Like everyone else, Grant is still rejoicing in the season-changing point that they gained against Manchester United last time out. Indeed Stoke fans have identified Grant as one for the future based on that performance, and the 33-year old said:
I said it after the game and it hasn’t changed now, you really need to use a result like that to gain momentum.
Just being in the building the last week or so, you feel there’s a bit of confidence being breathed back into the group and that’s great.
And you thought Sunderland clung to every point gained as the beginning of a new dawn?
The Fans
The Oatcake dominates all things Stoke-fan – fanzine, message board and, as above - newspaper. It’s a veritable monopoly of fan-sided views.
But, in fairness to the Oatcake forum, it’s not bad as football message boards go. Stoke fans suffer from an image problem that pervades it though, an understandable feature caused by an unending period of dislikeable managers. Pulis and Hughes – just imagine for a moment [shudder].
Anyway, the bulk consensus about Saturday’s game appears to be, as above, that ‘only a win will do’. But, this comment from a wise elder by the name of ‘benjamin biscuit’ about Sunderland’s perpetual fighting qualities, is our favourite:
Like Mr Dundee they [Sunderland] have fought crocodiles all their lives and while scarred, live to tell the tale.
Question is - do we [Stoke] have the Warriors and Aborigine skills to fight that fight?

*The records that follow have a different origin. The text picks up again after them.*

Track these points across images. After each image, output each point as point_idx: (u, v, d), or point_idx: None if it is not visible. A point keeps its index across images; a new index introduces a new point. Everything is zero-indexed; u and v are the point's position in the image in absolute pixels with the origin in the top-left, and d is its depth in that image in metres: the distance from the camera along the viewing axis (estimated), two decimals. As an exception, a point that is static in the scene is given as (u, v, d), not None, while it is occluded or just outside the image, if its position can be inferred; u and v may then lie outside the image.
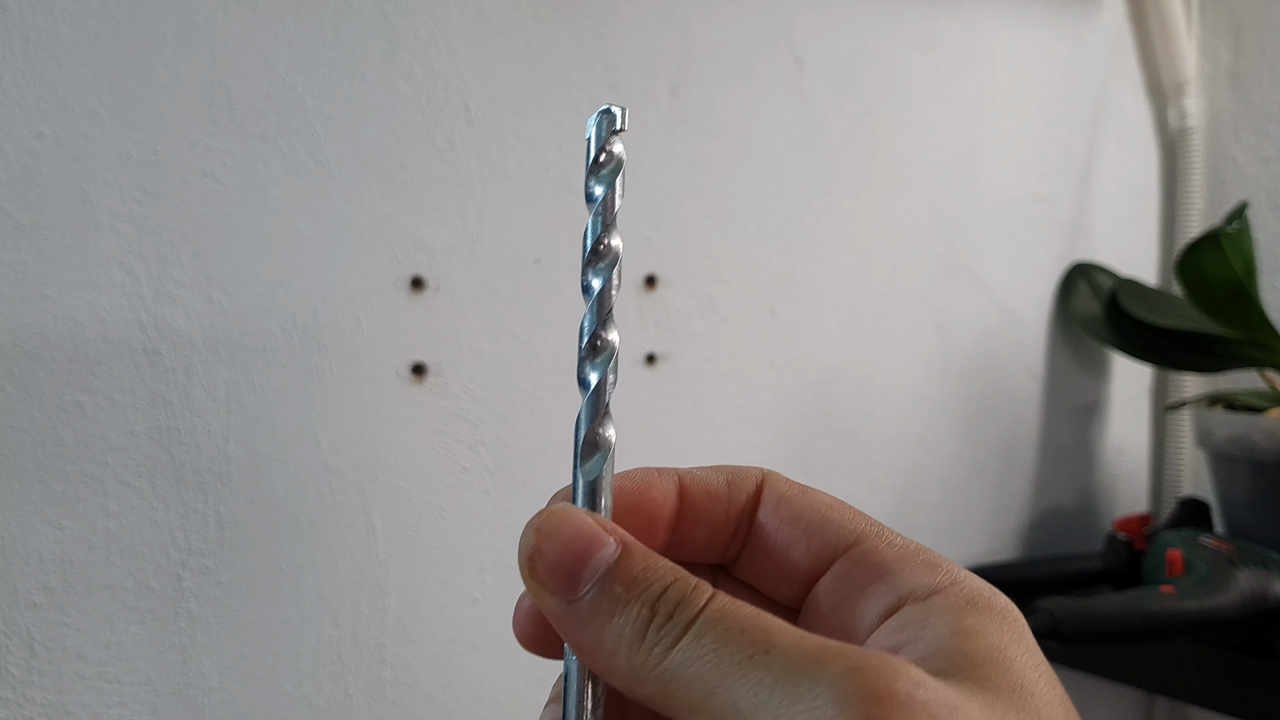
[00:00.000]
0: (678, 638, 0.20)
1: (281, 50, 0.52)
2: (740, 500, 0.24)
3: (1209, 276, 0.73)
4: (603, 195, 0.23)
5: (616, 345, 0.23)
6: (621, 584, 0.21)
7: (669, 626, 0.20)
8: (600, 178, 0.23)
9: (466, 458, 0.58)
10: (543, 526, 0.21)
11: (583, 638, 0.21)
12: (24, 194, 0.47)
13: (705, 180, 0.65)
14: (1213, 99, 0.90)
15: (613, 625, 0.20)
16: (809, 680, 0.18)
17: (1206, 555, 0.66)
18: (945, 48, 0.76)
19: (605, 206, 0.23)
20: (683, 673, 0.19)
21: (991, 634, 0.20)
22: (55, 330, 0.47)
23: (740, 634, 0.19)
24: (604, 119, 0.24)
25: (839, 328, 0.72)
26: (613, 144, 0.24)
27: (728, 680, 0.19)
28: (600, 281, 0.23)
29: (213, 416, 0.51)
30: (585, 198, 0.24)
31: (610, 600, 0.20)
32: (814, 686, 0.18)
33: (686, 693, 0.19)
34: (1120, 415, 0.89)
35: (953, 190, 0.77)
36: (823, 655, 0.19)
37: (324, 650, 0.54)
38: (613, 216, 0.23)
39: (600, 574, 0.21)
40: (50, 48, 0.47)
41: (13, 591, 0.47)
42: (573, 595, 0.21)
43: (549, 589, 0.21)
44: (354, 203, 0.54)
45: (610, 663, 0.20)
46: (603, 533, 0.21)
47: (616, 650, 0.20)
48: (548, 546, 0.21)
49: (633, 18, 0.62)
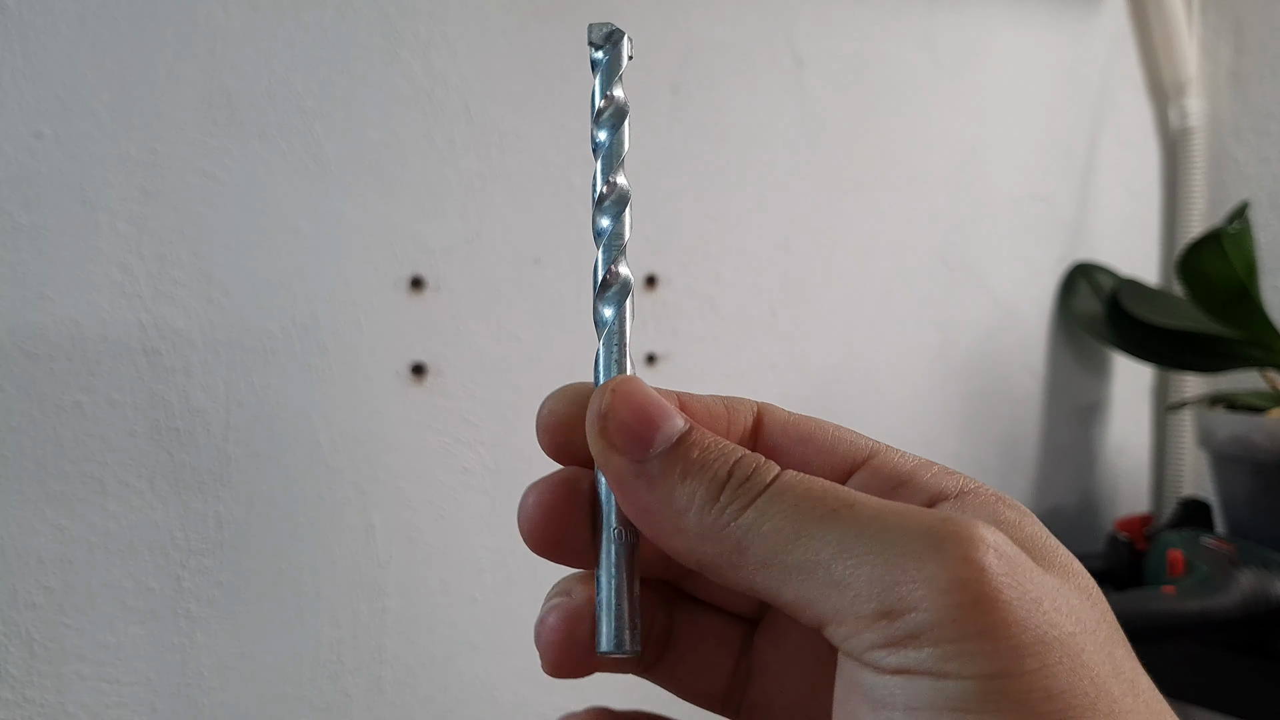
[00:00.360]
0: (755, 495, 0.20)
1: (281, 50, 0.52)
2: (740, 423, 0.24)
3: (1210, 276, 0.73)
4: (608, 140, 0.24)
5: (630, 280, 0.24)
6: (698, 449, 0.21)
7: (746, 486, 0.20)
8: (603, 123, 0.24)
9: (466, 458, 0.58)
10: (619, 389, 0.22)
11: (650, 499, 0.21)
12: (23, 193, 0.47)
13: (705, 180, 0.65)
14: (1214, 99, 0.90)
15: (685, 485, 0.21)
16: (897, 530, 0.19)
17: (1207, 556, 0.66)
18: (946, 47, 0.76)
19: (613, 151, 0.24)
20: (759, 527, 0.20)
21: (1029, 525, 0.21)
22: (54, 330, 0.47)
23: (821, 492, 0.20)
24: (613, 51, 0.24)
25: (839, 328, 0.72)
26: (616, 89, 0.24)
27: (809, 530, 0.19)
28: (610, 221, 0.24)
29: (212, 417, 0.51)
30: (591, 142, 0.24)
31: (684, 463, 0.21)
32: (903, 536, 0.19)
33: (761, 547, 0.20)
34: (1121, 415, 0.89)
35: (953, 190, 0.77)
36: (907, 511, 0.19)
37: (323, 651, 0.54)
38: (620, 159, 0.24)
39: (671, 441, 0.21)
40: (50, 47, 0.47)
41: (12, 591, 0.47)
42: (642, 456, 0.21)
43: (618, 448, 0.21)
44: (354, 203, 0.54)
45: (678, 522, 0.20)
46: (674, 408, 0.22)
47: (687, 509, 0.20)
48: (622, 407, 0.21)
49: (633, 17, 0.62)
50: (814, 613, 0.19)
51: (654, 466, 0.21)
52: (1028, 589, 0.18)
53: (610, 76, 0.24)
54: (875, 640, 0.18)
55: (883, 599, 0.18)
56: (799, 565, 0.19)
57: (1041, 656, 0.18)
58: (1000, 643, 0.18)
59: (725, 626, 0.25)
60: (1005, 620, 0.18)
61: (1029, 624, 0.18)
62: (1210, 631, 0.62)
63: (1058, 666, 0.18)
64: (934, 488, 0.22)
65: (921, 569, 0.18)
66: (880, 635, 0.18)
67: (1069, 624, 0.19)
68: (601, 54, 0.24)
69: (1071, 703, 0.18)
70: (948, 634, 0.18)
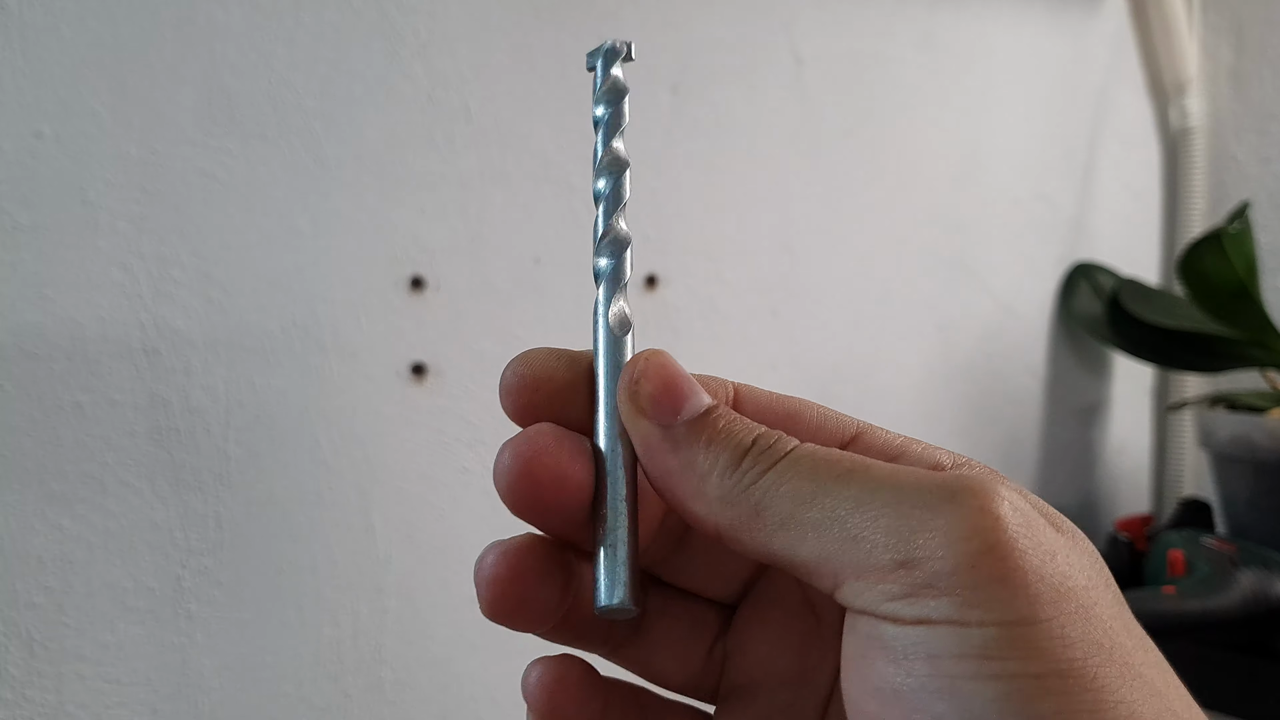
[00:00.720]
0: (774, 461, 0.21)
1: (281, 50, 0.52)
2: (717, 399, 0.24)
3: (1211, 276, 0.73)
4: (607, 116, 0.25)
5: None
6: (724, 419, 0.22)
7: (766, 454, 0.21)
8: (600, 97, 0.25)
9: (466, 458, 0.58)
10: (652, 359, 0.23)
11: (675, 462, 0.21)
12: (23, 193, 0.47)
13: (705, 180, 0.65)
14: (1214, 98, 0.90)
15: (710, 451, 0.21)
16: (912, 485, 0.19)
17: (1208, 556, 0.66)
18: (946, 47, 0.76)
19: (610, 127, 0.25)
20: (777, 489, 0.20)
21: (1029, 495, 0.21)
22: (54, 330, 0.47)
23: (838, 457, 0.21)
24: (609, 55, 0.25)
25: (840, 328, 0.72)
26: (616, 70, 0.25)
27: (826, 488, 0.20)
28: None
29: (212, 417, 0.51)
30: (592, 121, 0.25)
31: (709, 431, 0.21)
32: (918, 490, 0.19)
33: (779, 507, 0.20)
34: (1122, 415, 0.89)
35: (954, 190, 0.77)
36: (921, 471, 0.20)
37: (323, 651, 0.54)
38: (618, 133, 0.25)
39: (697, 412, 0.22)
40: (50, 47, 0.47)
41: (12, 591, 0.47)
42: (670, 421, 0.22)
43: (647, 414, 0.22)
44: (354, 202, 0.54)
45: (701, 485, 0.21)
46: (699, 386, 0.22)
47: (709, 473, 0.21)
48: (655, 375, 0.22)
49: (633, 17, 0.62)
50: (831, 568, 0.19)
51: (680, 432, 0.22)
52: (1041, 541, 0.19)
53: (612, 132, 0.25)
54: (894, 591, 0.18)
55: (899, 549, 0.18)
56: (816, 522, 0.20)
57: (1058, 604, 0.18)
58: (1017, 590, 0.18)
59: (702, 610, 0.25)
60: (1021, 568, 0.18)
61: (1044, 573, 0.18)
62: (1210, 631, 0.62)
63: (1074, 615, 0.18)
64: (929, 459, 0.22)
65: (937, 518, 0.18)
66: (899, 586, 0.18)
67: (1081, 578, 0.19)
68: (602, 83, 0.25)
69: (1089, 650, 0.18)
70: (965, 580, 0.18)
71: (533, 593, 0.22)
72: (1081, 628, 0.18)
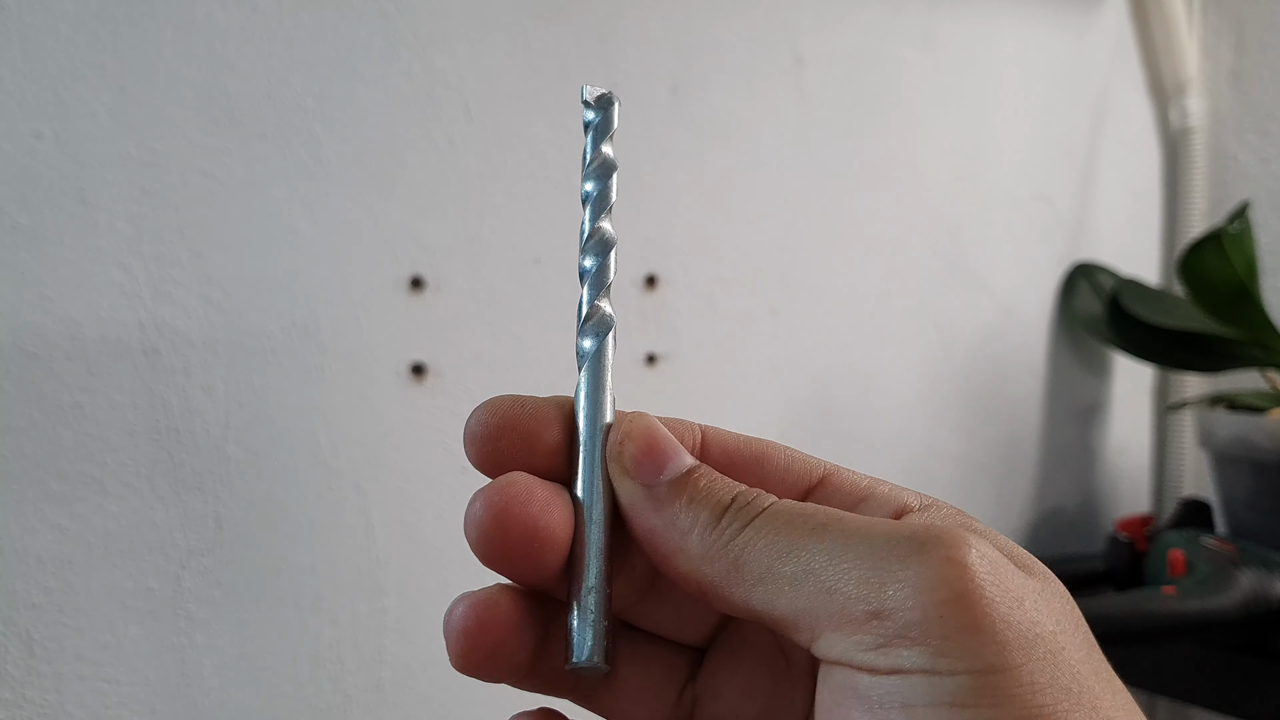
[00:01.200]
0: (752, 516, 0.21)
1: (281, 50, 0.52)
2: (684, 444, 0.24)
3: (1211, 276, 0.73)
4: (596, 191, 0.26)
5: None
6: (705, 479, 0.23)
7: (745, 511, 0.22)
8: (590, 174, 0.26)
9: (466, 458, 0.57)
10: (636, 421, 0.23)
11: (657, 520, 0.22)
12: (22, 193, 0.47)
13: (705, 180, 0.65)
14: (1214, 98, 0.90)
15: (691, 509, 0.22)
16: (882, 537, 0.20)
17: (1208, 556, 0.66)
18: (946, 47, 0.76)
19: (599, 202, 0.26)
20: (755, 544, 0.21)
21: (998, 537, 0.22)
22: (54, 330, 0.47)
23: (812, 511, 0.21)
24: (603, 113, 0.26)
25: (840, 327, 0.72)
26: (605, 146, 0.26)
27: (801, 543, 0.20)
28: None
29: (212, 417, 0.51)
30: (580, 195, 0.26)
31: (691, 490, 0.22)
32: (888, 541, 0.20)
33: (757, 561, 0.21)
34: (1122, 415, 0.89)
35: (954, 190, 0.77)
36: (890, 522, 0.20)
37: (323, 651, 0.54)
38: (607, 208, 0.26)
39: (679, 472, 0.23)
40: (49, 47, 0.47)
41: (12, 592, 0.47)
42: (653, 481, 0.22)
43: (631, 474, 0.23)
44: (353, 202, 0.54)
45: (682, 543, 0.22)
46: (683, 448, 0.23)
47: (690, 530, 0.22)
48: (640, 436, 0.23)
49: (633, 17, 0.62)
50: (808, 621, 0.20)
51: (663, 491, 0.22)
52: (1009, 588, 0.19)
53: (600, 136, 0.26)
54: (868, 642, 0.19)
55: (871, 600, 0.19)
56: (792, 576, 0.20)
57: (1026, 651, 0.18)
58: (986, 638, 0.18)
59: (671, 655, 0.25)
60: (989, 615, 0.18)
61: (1012, 620, 0.19)
62: (1210, 631, 0.62)
63: (1043, 661, 0.19)
64: (896, 501, 0.23)
65: (906, 569, 0.19)
66: (872, 637, 0.19)
67: (1049, 623, 0.19)
68: (594, 114, 0.26)
69: (1058, 696, 0.18)
70: (935, 630, 0.18)
71: (502, 646, 0.23)
72: (1050, 673, 0.18)
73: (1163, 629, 0.61)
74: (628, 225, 0.62)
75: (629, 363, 0.62)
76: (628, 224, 0.62)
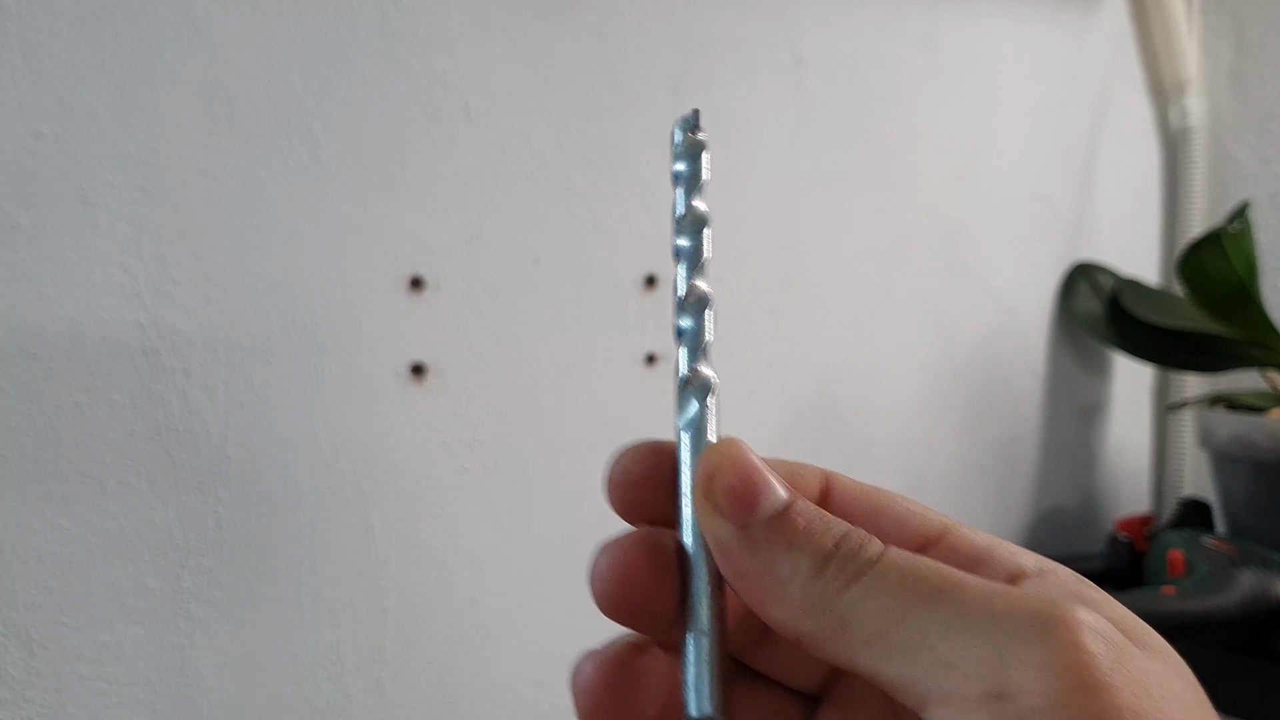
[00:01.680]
0: (861, 571, 0.20)
1: (281, 50, 0.52)
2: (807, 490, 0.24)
3: (1210, 276, 0.73)
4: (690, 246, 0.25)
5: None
6: (803, 519, 0.21)
7: (852, 561, 0.20)
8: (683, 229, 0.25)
9: (466, 458, 0.57)
10: (726, 452, 0.21)
11: (752, 565, 0.21)
12: (22, 193, 0.47)
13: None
14: (1214, 98, 0.90)
15: (789, 555, 0.20)
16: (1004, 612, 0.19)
17: (1208, 556, 0.66)
18: (946, 47, 0.76)
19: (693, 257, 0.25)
20: (864, 604, 0.19)
21: (1114, 607, 0.21)
22: (54, 330, 0.47)
23: (927, 571, 0.20)
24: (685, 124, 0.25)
25: (839, 328, 0.72)
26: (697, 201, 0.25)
27: (916, 610, 0.19)
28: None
29: (211, 417, 0.51)
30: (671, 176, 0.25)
31: (789, 532, 0.21)
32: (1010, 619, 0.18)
33: (866, 624, 0.19)
34: (1122, 415, 0.89)
35: (953, 190, 0.77)
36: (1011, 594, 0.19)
37: (323, 651, 0.54)
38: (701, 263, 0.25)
39: (776, 510, 0.21)
40: (49, 47, 0.47)
41: (11, 592, 0.47)
42: (747, 520, 0.21)
43: (723, 512, 0.21)
44: (353, 202, 0.54)
45: (781, 591, 0.20)
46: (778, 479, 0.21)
47: (791, 579, 0.20)
48: (731, 469, 0.21)
49: (633, 17, 0.62)
50: (918, 691, 0.19)
51: (757, 533, 0.21)
52: (1134, 674, 0.18)
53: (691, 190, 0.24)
54: None
55: (991, 681, 0.18)
56: (904, 645, 0.19)
57: None
58: None
59: (786, 702, 0.25)
60: (1116, 705, 0.18)
61: (1138, 710, 0.18)
62: (1210, 631, 0.62)
63: None
64: (1012, 565, 0.22)
65: (1030, 653, 0.18)
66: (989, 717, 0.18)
67: (1176, 710, 0.19)
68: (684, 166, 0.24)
69: None
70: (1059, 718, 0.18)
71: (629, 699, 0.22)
72: None
73: (1162, 629, 0.61)
74: (627, 225, 0.62)
75: (629, 363, 0.62)
76: (627, 224, 0.62)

The Duck is the other big Stokie fanzine, and we noticed this piece about our last visit to The Bet321 about modern day footballers:
Kudos to a certain Jermaine Defoe, too. Whilst the vast majority of away team players after the game simply put on their massive headphones and get on the team bus, he took the time to not only sign everything in sight, but to open the gates and get loads of kids in for pictures and a chat, too.
Yes, it’s a small thing – and if we were all lucky enough to live the dream, we’d be signing stuff all day – but that was the exception, not the norm. He made people’s day, that day. It didn’t take much – just a bit of thought. Brilliant to see.